Lois Ruskai Melina is the author of The Grammar of Untold Stories (Shanti Arts LLC, 2020), a collection of sixteen essays.

Raised as a city girl before Title IX provided many athletic opportunities for girls, Melina was an adult before she discovered her love of sports and the outdoors—camping, hiking, running, kayaking, skiing, and rowing. Her relationship to mountains and water and wildlife and the female body shape her worldview and inform her writing.

She has been a journalist and an educator and an advocate for survivors of domestic violence. As an engaged citizen, she has worked on Get Out the Vote efforts since organizing for Sen. Frank Church in 1980.

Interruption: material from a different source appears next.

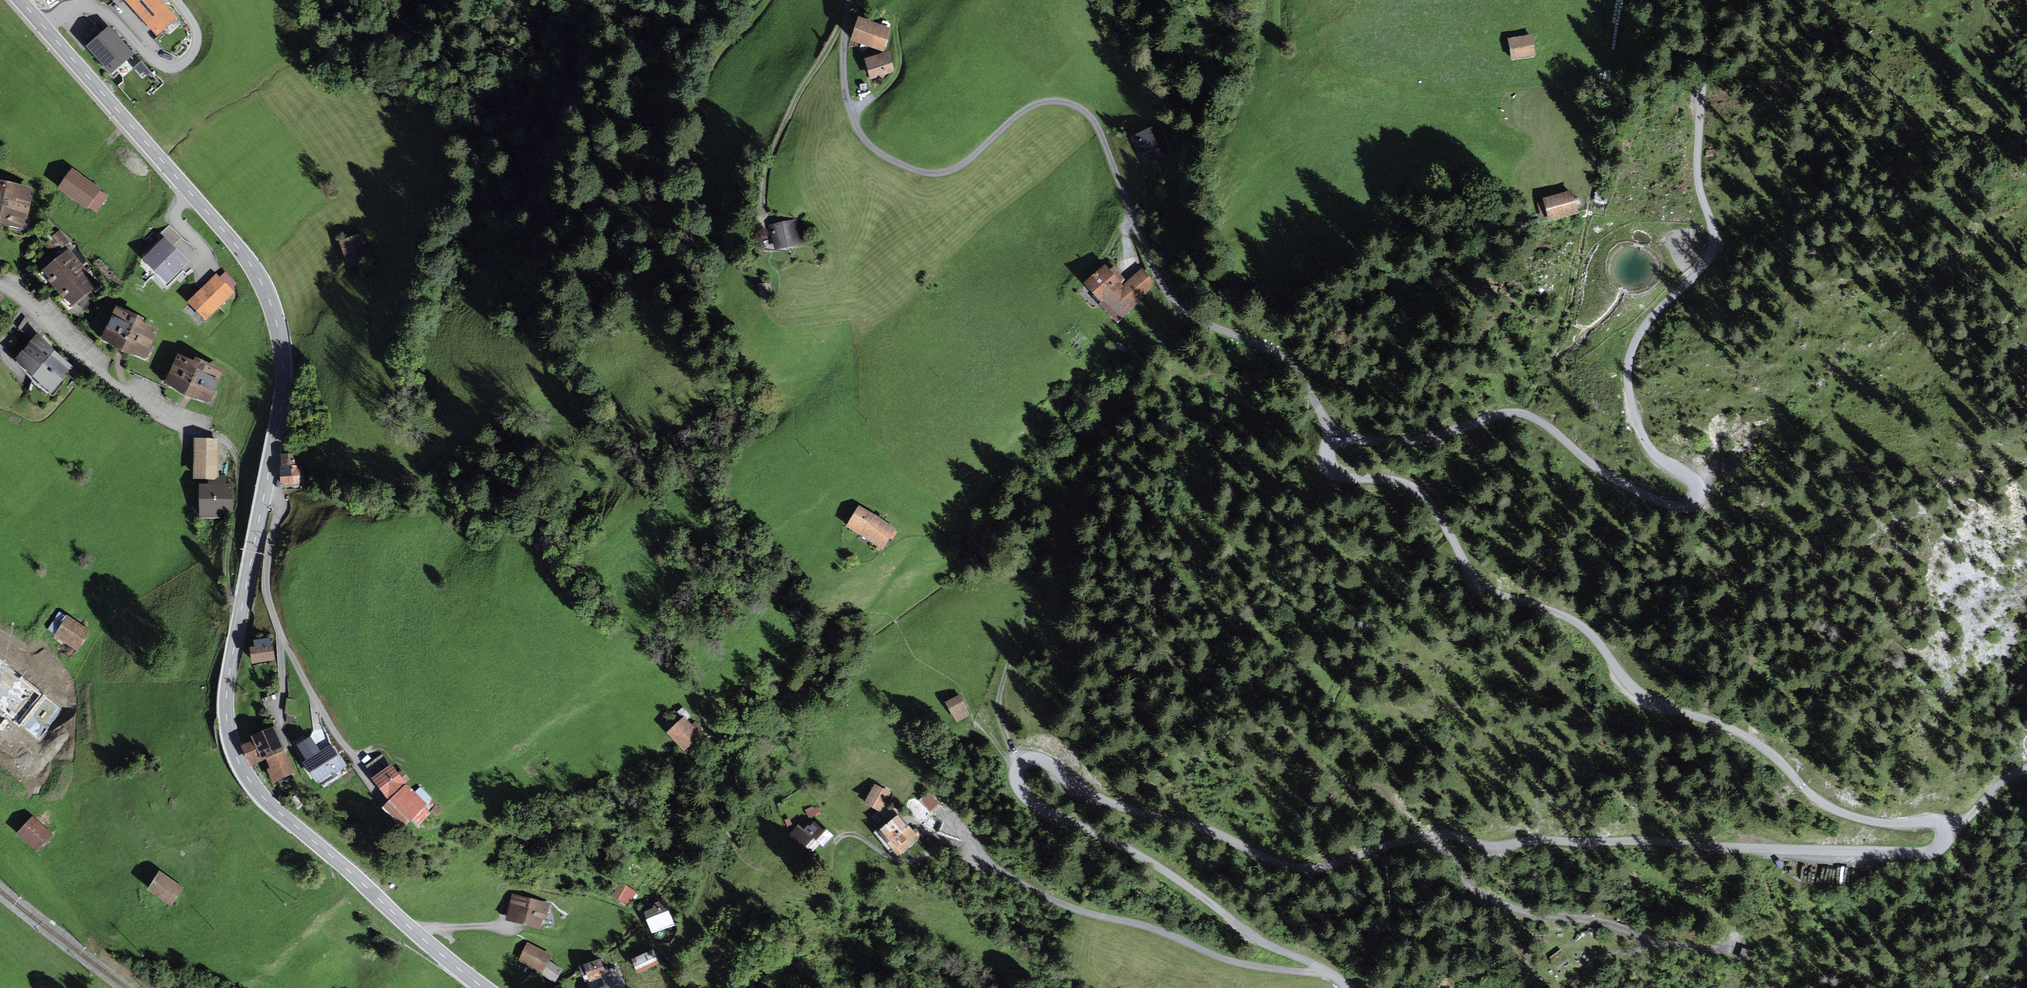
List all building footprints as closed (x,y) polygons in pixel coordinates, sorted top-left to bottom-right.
[(160,0),(128,0),(157,33),(175,17),(160,0)] [(892,28),(859,16),(850,39),(884,51),(892,28)] [(110,29),(90,45),(111,70),(131,54),(110,29)] [(1532,34),(1508,38),(1512,60),(1535,56),(1532,34)] [(889,51),(864,58),(870,79),(895,72),(889,51)] [(1156,124),(1133,136),(1148,165),(1170,154),(1156,124)] [(100,189),(72,169),(59,187),(87,207),(88,206),(96,212),(107,196),(99,190),(100,189)] [(23,228),(26,217),(28,218),(33,196),(31,195),(33,187),(0,180),(0,223),(23,228)] [(1598,188),(1594,198),(1606,202),(1609,192),(1598,188)] [(1574,190),(1543,198),(1549,223),(1580,216),(1574,190)] [(802,218),(769,225),(771,235),(762,235),(764,251),(792,250),(791,246),(808,242),(802,218)] [(63,247),(71,240),(60,229),(52,236),(63,247)] [(364,234),(338,243),(348,272),(375,262),(364,234)] [(186,261),(164,240),(145,259),(167,280),(186,261)] [(71,252),(42,274),(70,311),(100,288),(71,252)] [(1105,264),(1085,283),(1102,302),(1100,304),(1117,322),(1158,284),(1142,267),(1127,281),(1114,266),(1110,270),(1105,264)] [(233,291),(217,275),(190,301),(206,317),(233,291)] [(771,281),(758,283),(761,296),(773,294),(771,281)] [(718,298),(717,291),(709,293),(711,300),(718,298)] [(141,324),(107,312),(94,348),(138,365),(150,334),(139,330),(141,324)] [(70,367),(38,338),(20,358),(52,387),(70,367)] [(218,377),(171,359),(159,390),(206,408),(218,377)] [(223,441),(193,440),(193,481),(222,481),(223,441)] [(294,458),(282,459),(283,486),(308,485),(307,467),(294,468),(294,458)] [(237,486),(199,487),(200,520),(238,519),(237,486)] [(859,505),(845,526),(883,550),(890,538),(893,540),(898,532),(895,530),(896,528),(859,505)] [(89,634),(65,617),(50,638),(75,654),(89,634)] [(273,641),(249,644),(251,664),(276,661),(273,641)] [(960,695),(946,702),(957,723),(971,715),(960,695)] [(702,735),(684,716),(667,733),(685,752),(702,735)] [(253,740),(241,745),(250,766),(266,759),(270,768),(267,769),(273,782),(295,772),(274,725),(251,736),(253,740)] [(331,744),(303,762),(316,782),(334,771),(335,774),(346,767),(331,744)] [(371,778),(388,800),(382,807),(404,827),(412,818),(419,825),(431,812),(437,816),(443,808),(420,787),(415,792),(406,783),(410,779),(402,769),(398,772),(392,763),(389,765),(382,754),(365,766),(372,776),(371,778)] [(892,794),(875,784),(865,802),(883,811),(892,794)] [(918,800),(931,812),(938,805),(925,792),(918,800)] [(911,804),(908,806),(922,821),(929,814),(911,795),(906,800),(911,804)] [(949,804),(946,808),(958,817),(961,813),(949,804)] [(883,824),(873,832),(890,854),(894,851),(897,855),(921,836),(916,829),(913,831),(899,813),(884,825),(883,824)] [(53,834),(32,816),(16,834),(37,852),(53,834)] [(803,819),(790,834),(811,853),(820,843),(824,847),(834,836),(826,828),(824,830),(814,821),(810,826),(803,819)] [(184,888),(160,871),(147,890),(171,906),(184,888)] [(638,894),(621,884),(612,899),(629,909),(638,894)] [(548,907),(510,896),(503,922),(537,931),(539,921),(544,922),(548,907)] [(656,909),(646,912),(652,932),(672,925),(664,901),(654,904),(656,909)] [(551,953),(525,942),(517,962),(542,973),(551,953)] [(653,948),(631,959),(638,973),(660,962),(653,948)] [(1756,952),(1743,948),(1740,958),(1753,962),(1756,952)] [(1568,958),(1561,950),(1550,958),(1555,967),(1568,958)] [(599,987),(626,987),(618,966),(609,970),(604,957),(583,965),(590,982),(602,977),(605,986),(599,987)]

After working as a newspaper reporter, Melina founded Adopted Child, a subscription-based newsletter aimed at helping adoptive parents understand the ways infertility and adoption impact both parents and children. Her books Raising Adopted Children (HarperCollins, 1986, 1998), Making Sense of Adoption (HarperCollins, 1989), and The Open Adoption Experience (with Sharon Kaplan Roszia, HarperCollins, 1993) have sold more than 250,000 copies and been translated into three languages. More important, they helped change the way parents and adoption professionals understand the dynamics of families formed by adoption. Adopted Child is now part of Adoptive Families magazine.

Melina drew on her interest as a swim team parent and triathlete by following nine elite women swimmers for eighteen months leading up to the 2000 Olympic Trials. She told their stories in the book By a Fraction of a Second (Sports Publications, Inc., 2000).

She began taking nonfiction and poetry classes as a nonmatriculating student at the University of Idaho, but it wasn’t until retiring in 2015 that she began to focus full-time on the essays that became this collection.

Born in Cleveland, Ohio, Melina received a B.A. in Journalism from the University of Toledo and an M.A. in Journalism from The Ohio State University. She holds a PhD in Leadership Studies from Gonzaga University where her research focused on the way individuals create the changes sought by social movements through the actions they take in their own lives. She was the lead editor of the International Leadership Association’s anthology The Embodiment of Leadership.

As an educator, she taught journalism at Ball State University, the University of Idaho, and Washington State University and taught leadership at Gonzaga University and Union Institute & University.

Her work has appeared in literary, mass media, and academic publications. She is currently working on a novel set in Iceland, France, and the Pacific Northwest.

Melina lives with her husband and their two dogs in Portland, Oregon. She has a grown son and daughter and two grandchildren.